El tercer tipo de argumentos en contra de los transgénicos es, a mi juicio, el único
verdaderamente válido: el de orden socioeconómico. Por definición, este tipo de
cultivos no germinan, es decir, no producen semillas que puedan reproducirse. Ello
coloca a los agricultores en una situación de completa dependencia con respecto a los
suministradores de las semillas transgénicas, lo cual, por una parte, incrementa sus
costes de producción (puesto que ya no pueden separar parte de las semillas de la
cosecha anterior para usarlas en la siembra de la temporada siguiente) y por otra deja
a los campesinos a largo plazo por completo a merced de los productores de
transgénicos a la hora de decidir qué, cuándo y cómo pueden cultivar. Dado que la
inmensa mayoría de los transgénicos en el mercado son comercializados por enormes
grupos empresariales agroindustriales, operando habitualmente en régimen
oligopólico, la expansión de los transgénicos, en definitiva, supone un zarpado brutal a
la autonomía económica del pequeño campesinado a favor de dichos grupos de poder.

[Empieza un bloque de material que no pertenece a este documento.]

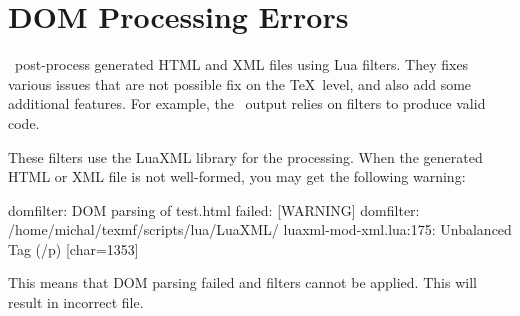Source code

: \section{DOM Processing Errors}
\label{faq:dom_processing}

\texfourht\ post-process generated HTML and XML files using Lua filters. They fixes various issues that
are not possible fix on the \TeX\ level, and also add some additional features. For example, the \mathml\ 
output relies on filters to produce valid code.

These filters use the LuaXML library for the processing. When the generated HTML or XML file is not well-formed,
you may get the following warning:


\begin{shellcommand}
[WARNING] domfilter: DOM parsing of test.html failed:
[WARNING] domfilter: /home/michal/texmf/scripts/lua/LuaXML/
luaxml-mod-xml.lua:175: Unbalanced Tag (/p) [char=1353]
\end{shellcommand}

This means that DOM parsing failed and filters cannot be applied. This will result in incorrect file.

Si los transgénicos fueran considerados bienes de dominio público, producidos por o
bajo la supervisión de instancias oficiales y distribuidos sin ánimo de lucro, entonces
ese riesgo de dependencia quedaría de facto diluido. Así pues, el problema no son los
transgénicos en sí mismos, sino la monopolización de su comercialización por parte de
los oligopolios. Contra ella deberían dirigirse las críticas, y no contra el uso de los
transgénicos en sí mismo.
Valga decir, no obstante, que muchas de las aclamadas virtudes de la modificación
genética de los alimentos, pueden conseguirse a un coste mucho menor por otras
vías. Por ejemplo, gran parte de las plagas agrícolas pueden combatirse mediante
sistemas integrados ecológicos, mucho más baratos y accesibles para los pequeños
agricultores que el uso de semillas inmunizadas genéticamente o tradicional el empleo
de herbicidas industriales. Tampoco es preciso enriquecer genéticamente el arroz con
vitamina A como única opción para garantizar una ingesta suficiente de la misma. La
vitamina A se puede consumir como suplemento, o bien puede incorporase en el
procesamiento del arroz en pasta y otros derivados. Si eso no se hace es, pura y
simplemente, porque comercialmente es más rentable hacer a los campesinos
dependientes de determinadas variedades de semillas.